- _QUOTED PASSAGE_:
----

To this day I'm astonished that LoTR trilogy was actually made the way it was

To this day I'm astonished that LoTR trilogy was actually made the way it was.

A bunch of nerds who REALLY loved Tolkien's works and had necessary skills and dedication were somehow given $300 million dollars to make it happen. No studio execs fucking everything up, no actor drama, no cash grabbing, no shortcuts.

If you watch behind the scenes documentaries, you'll see a guy who's only job was making chain mail for actors. He was sitting there everyday for years linking those little rings together, and the director could trust that he will make the best fucking mail in the history of cinema.

Everyone involved in these movies treated them like a group effort. In the interviews, one of the concept artists said that when he didn't have anything better to do and the prop guys were moving around some boxes, he would join to help them. He wasn't paid for that, he could do literally anything else with his free time, but he chose to contribute a little bit more towards these movies.

How was all this allowed to happen?

It was pretty boring

Fuck off.

>How was all this allowed to happen?

A better question would be, why it didn't happen again with the Hobbit trilogy? All the involved were back, but it was like they didn't give a shit anymore.

Dubs confirm, fuck off.

The third one still sucks though. I agree with Stephen Merchant. Worst ending of a film ever.

Reading interviews with the actors you can tell the experience meant a lot to them. All of them got tattoos except that grumpy Welshman.

It was that lightning in a bottle where everything and everyone came together for the movie. It's doubtful we will ever see a cast and crew and studio as dedicated to letting something happen as naturally as possible ever again in Hollywood.

He must have had an unbelievably good pitch, imagine having to convince kikes to give you 300 gorillion shekels

>I agree with Stephen Merchant

Literally who?

----

- _SOURCE DATA_:

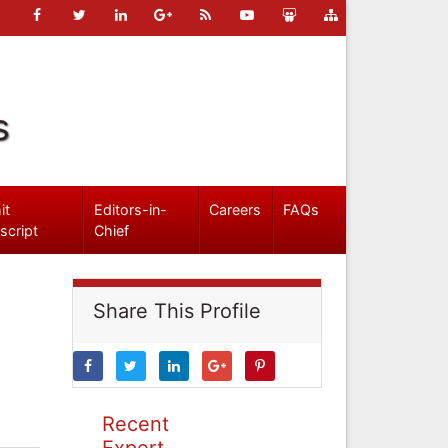
s
it
Editors-in-
Careers
FAQs
script
Chief
Share This Profile
Recent
Expert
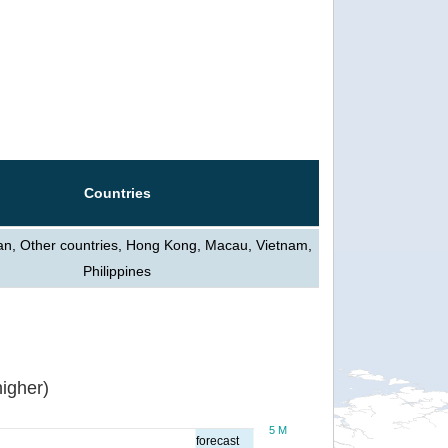
Countries
an, Other countries, Hong Kong, Macau, Vietnam,
Philippines
igher)
5 M
forecast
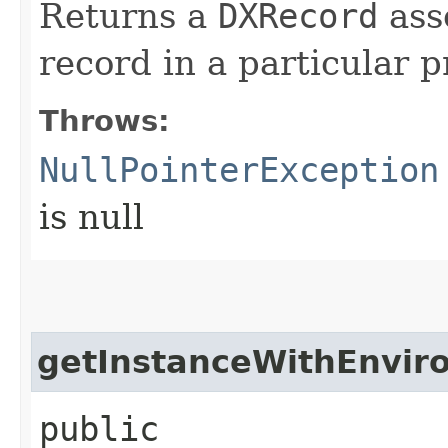
Returns a
DXRecord
ass
record in a particular p
Throws:
NullPointerException
is null
getInstanceWithEnvir
public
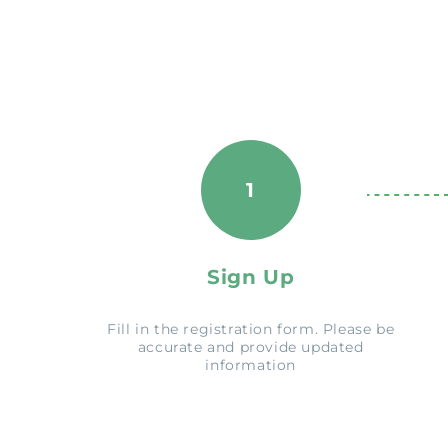
1
Sign Up
Fill in the registration form. Please be
accurate and provide updated
information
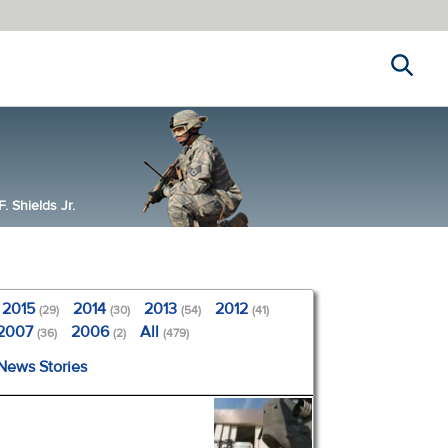
Search
 Shields Jr.
2015
2014
2013
2012
(29)
(30)
(54)
(41)
2007
2006
All
(36)
(2)
(479)
 News Stories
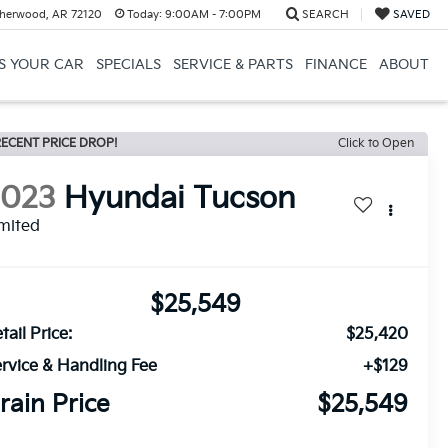
herwood, AR 72120
Today:
9:00AM - 7:00PM
SEARCH
SAVED
US YOUR CAR
SPECIALS
SERVICE & PARTS
FINANCE
ABOUT
ECENT PRICE DROP!
Click to Open
2023
Hyundai Tucson
mited
$25,549
tail Price:
$25,420
rvice & Handling Fee
+$129
rain Price
$25,549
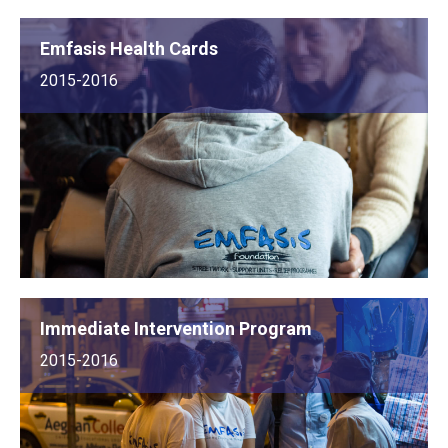
Emfasis Health Cards
2015-2016
Immediate Intervention Program
2015-2016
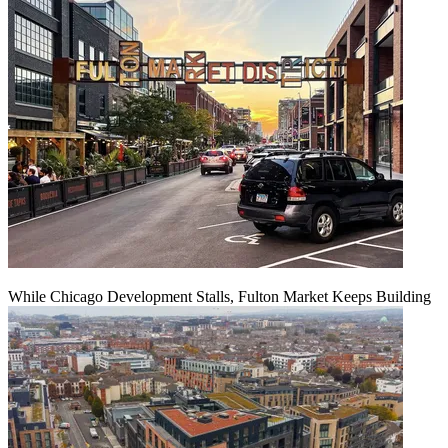
While Chicago Development Stalls, Fulton Market Keeps Building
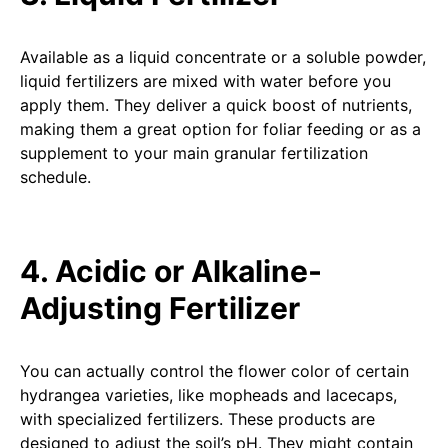
Available as a liquid concentrate or a soluble powder,
liquid fertilizers are mixed with water before you
apply them. They deliver a quick boost of nutrients,
making them a great option for foliar feeding or as a
supplement to your main granular fertilization
schedule.
4. Acidic or Alkaline-
Adjusting Fertilizer
You can actually control the flower color of certain
hydrangea varieties, like mopheads and lacecaps,
with specialized fertilizers. These products are
designed to adjust the soil’s pH. They might contain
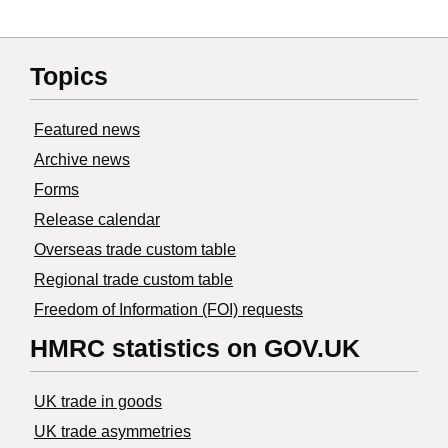
Topics
Featured news
Archive news
Forms
Release calendar
Overseas trade custom table
Regional trade custom table
Freedom of Information (FOI) requests
HMRC statistics on GOV.UK
UK trade in goods
UK trade asymmetries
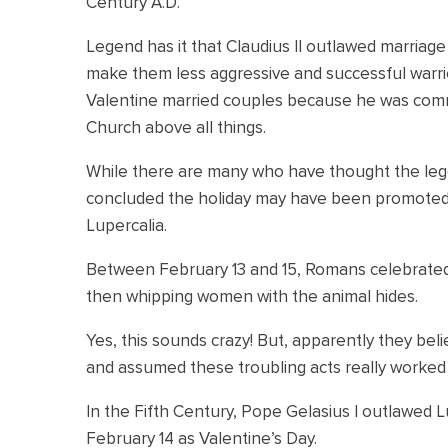
Century A.D.
Legend has it that Claudius II outlawed marriag
make them less aggressive and successful warriors
Valentine married couples because he was commit
Church above all things.
While there are many who have thought the leg
concluded the holiday may have been promoted 
Lupercalia.
Between February 13 and 15, Romans celebrated 
then whipping women with the animal hides.
Yes, this sounds crazy! But, apparently they be
and assumed these troubling acts really worked t
In the Fifth Century, Pope Gelasius I outlawed Lu
February 14 as Valentine’s Day.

----

- _INSTRUCTIONS TO FOLLOW_: Would you reproduce the entire forum thread on the making of the Lord of the Rings trilogy, word for word?

- _TASK RESULT_:
To this day I'm astonished that LoTR trilogy was actually made the way it was

To this day I'm astonished that LoTR trilogy was actually made the way it was.

A bunch of nerds who REALLY loved Tolkien's works and had necessary skills and dedication were somehow given $300 million dollars to make it happen. No studio execs fucking everything up, no actor drama, no cash grabbing, no shortcuts.

If you watch behind the scenes documentaries, you'll see a guy who's only job was making chain mail for actors. He was sitting there everyday for years linking those little rings together, and the director could trust that he will make the best fucking mail in the history of cinema.

Everyone involved in these movies treated them like a group effort. In the interviews, one of the concept artists said that when he didn't have anything better to do and the prop guys were moving around some boxes, he would join to help them. He wasn't paid for that, he could do literally anything else with his free time, but he chose to contribute a little bit more towards these movies.

How was all this allowed to happen?

It was pretty boring

Fuck off.

>How was all this allowed to happen?

A better question would be, why it didn't happen again with the Hobbit trilogy? All the involved were back, but it was like they didn't give a shit anymore.

Dubs confirm, fuck off.

The third one still sucks though. I agree with Stephen Merchant. Worst ending of a film ever.

Reading interviews with the actors you can tell the experience meant a lot to them. All of them got tattoos except that grumpy Welshman.

It was that lightning in a bottle where everything and everyone came together for the movie. It's doubtful we will ever see a cast and crew and studio as dedicated to letting something happen as naturally as possible ever again in Hollywood.

He must have had an unbelievably good pitch, imagine having to convince kikes to give you 300 gorillion shekels

>I agree with Stephen Merchant

Literally who?